Giorgio Napolitano, da ministro dell’Interno, riferì in Parlamento del pericolo di sommovimenti eversivi pantirolesi, che potevano trovare sostegno nell’ufficio di rappresentanza dell’Euregio a Bruxelles. La mia reazione fu molto forte, tanto che quei toni vennero rivisti.
Da presidente della Provincia diede il benvenuto a Scalfaro in Trentino.
Sì, e nel mio discorso dissi al presidente della Repubblica di lasciar crescere i propri figli più determinati, perché questo non voleva dire lasciare indietro coloro che erano più in difficoltà. Scalfaro era arrivato in Trentino nel 1995 per rendere omaggio alla cooperazione trentina in occasione del primo secolo di vita dalla fondazione, dimenticando che la cooperazione era nata quando il Trentino era ancora Tirolo.

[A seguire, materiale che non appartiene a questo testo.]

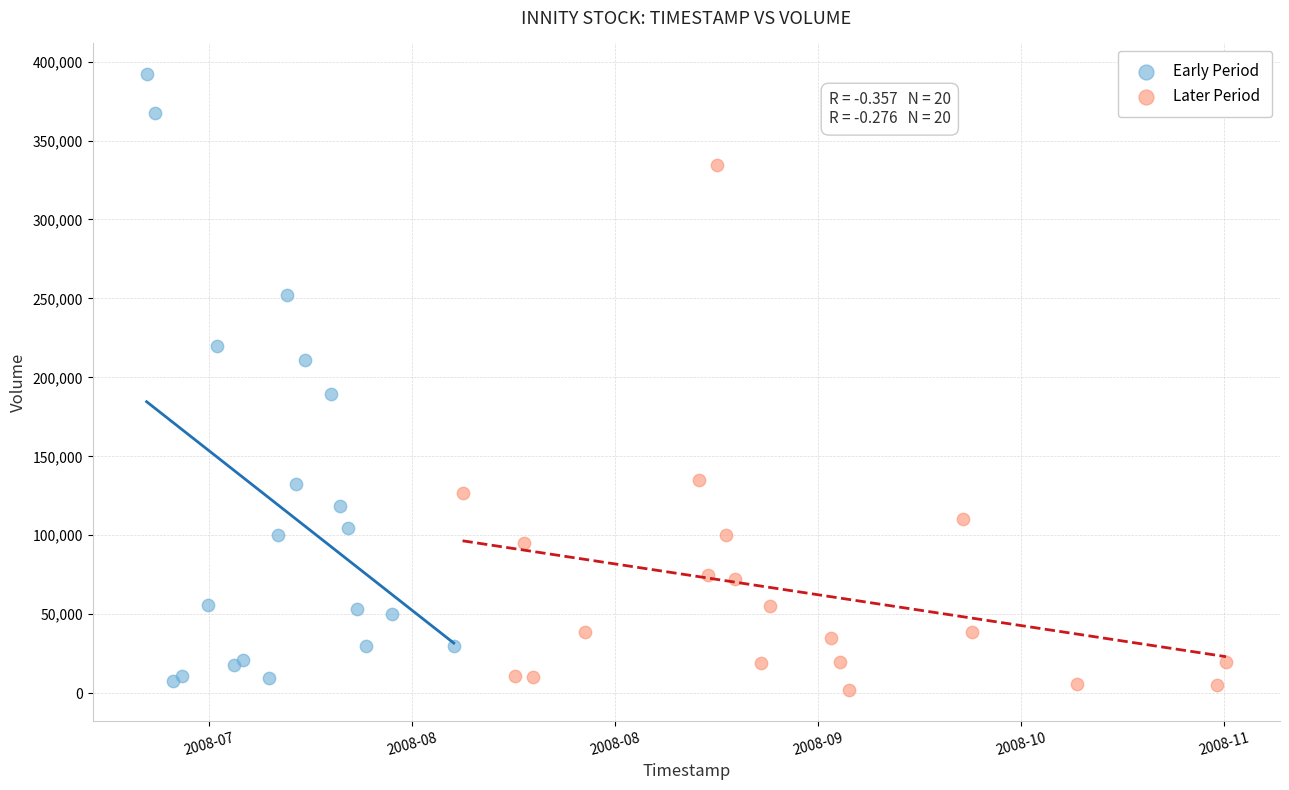

What are all the series names shown in the legend?

Early Period, Later Period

L’elezione di Scalfaro arrivò dopo lo stop a Giulio Andreotti, che non trovò i voti sufficienti.
Sì. Ci fu un tentativo di eleggere Giulio Andreotti. Mentre lo votavano, andai da lui e gli dissi: Giulio, guarda che stanno votando me. Lui mi rispose con una battuta: sei troppi giovane per fare il presidente della Repubblica.
Chi sarà il prossimo presidente?
O si trova la convergenza su Mario Draghi oppure serviranno diverse tornate per eleggere il presidente della Repubblica.
Berlusconi?
Dubito. L’unica alternativa a Draghi è la conferma di Sergio Mattarella, che potrebbe andare avanti fino alla fine della legislatura, per poi lasciare allo stesso Draghi.
Pierferdinando Casini?
Non credo, anche perché il centrodestra mi sembra convinto ad insistere su Berlusconi. Di sicuro non sarà una bella cosa arrivare alle elezioni del nuovo presidente con i grandi elettori così divisi.
Lei oggi in quale partito si riconosce?
Io sono rimasto fedele al vecchio spirito autonomista, dal quale si è allontanato il Patt, e mi riconosco negli Autonomisti Popolari, del quale fanno parte molte persone preparate, come Roberto Bosetti, Barbara Balsamo e Michele Condini. È un partito europeista, che crede nell’Euroregione, che vuole valorizzare l’autonomia e l’identità del Trentino.
Il Trentino è in crisi di identità?
Oggi in Trentino manca una certa attenzione a questo valore. Sentono più l’identità le tante nazioni che sono ospitate dal Trentino che i trentini stessi. Ma lo stesso vale anche per l’identità toscana, quella romana o quella meridionale: tutte più forti di quella trentina.
La Lega l’ha delusa, dal punto di vista della difesa dell’autonomia? Oggettivamente la Lega non poteva fare di più. Il presidente Fugatti ha dovuto affrontare Vaia e il Covid: non puoi imputare grosse colpe al suo governo. Sul fronte dell’insegnamento della nostra storia nelle scuole poteva essere fatto di più, questo sì.
A proposito degli Autonomisti popolari: il presidente del Consiglio Walter Kaswalder si dovrà dimettere se il licenziamento del suo ex segretario particolare, Walter Pruner, verrà dichiarato illegittimo.
Certo, Kaswalder ha avuto parecchie difficoltà da questa vicenda, e non è escluso che ne potrà avere molte altre.
Lei li conosce bene entrambi. Da che parte sta?
Dico questo: Pruner o non doveva essere assunto o non doveva essere licenziato, dopo l’assunzione.